*Source information*
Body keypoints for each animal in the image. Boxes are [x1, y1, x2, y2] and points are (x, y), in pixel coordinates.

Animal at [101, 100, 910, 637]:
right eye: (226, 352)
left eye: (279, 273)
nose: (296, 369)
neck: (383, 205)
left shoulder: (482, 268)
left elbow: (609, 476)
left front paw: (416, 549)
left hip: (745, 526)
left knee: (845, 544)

---

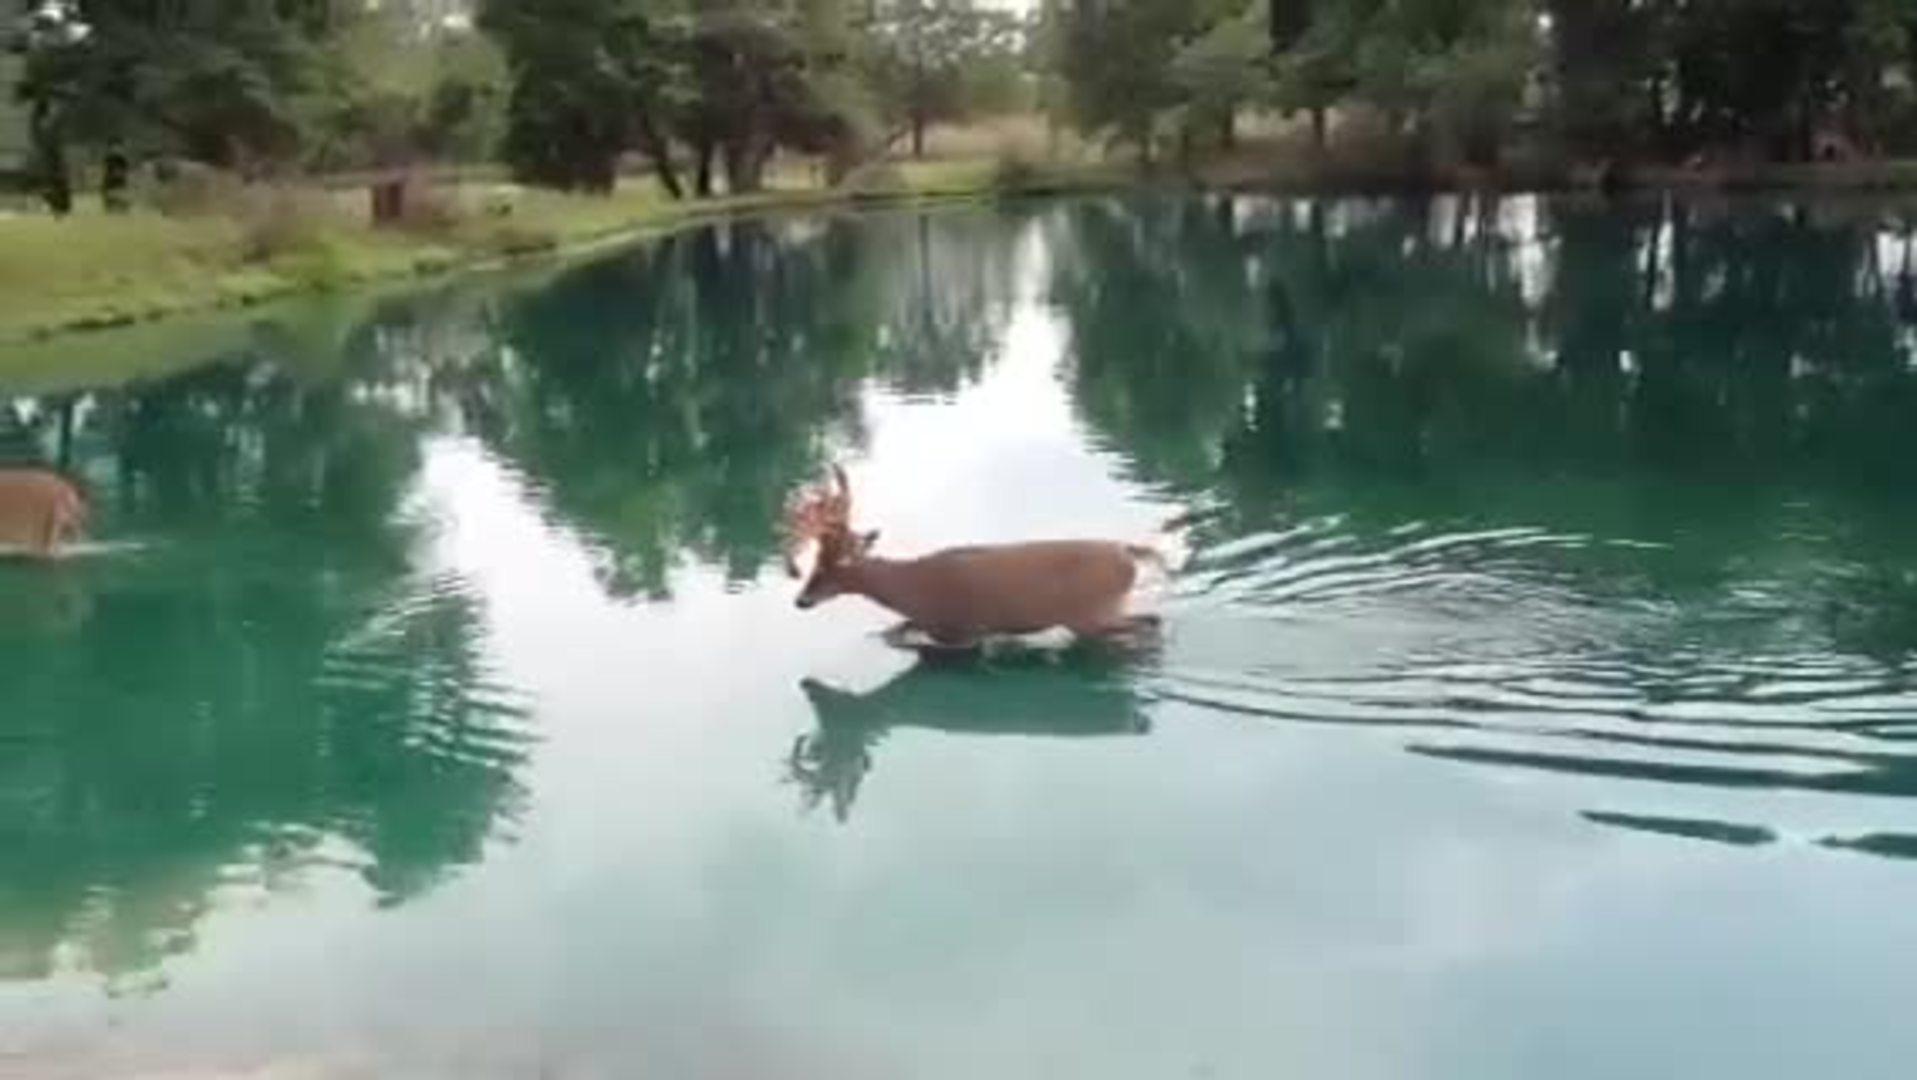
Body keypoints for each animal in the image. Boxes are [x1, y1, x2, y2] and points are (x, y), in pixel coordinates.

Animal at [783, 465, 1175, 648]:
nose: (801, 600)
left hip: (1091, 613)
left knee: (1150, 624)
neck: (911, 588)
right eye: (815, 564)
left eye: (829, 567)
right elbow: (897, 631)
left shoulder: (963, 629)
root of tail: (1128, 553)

*What this task involves*
Within the data above, the span starting at the line containing "nose: (801, 600)" and ending at the line containing "root of tail: (1128, 553)" is to be retyped exactly, with no other lines.

*Exercise response*
nose: (801, 600)
left hip: (1091, 613)
left knee: (1150, 624)
neck: (911, 588)
right eye: (815, 564)
left eye: (829, 567)
right elbow: (897, 631)
left shoulder: (963, 629)
root of tail: (1128, 553)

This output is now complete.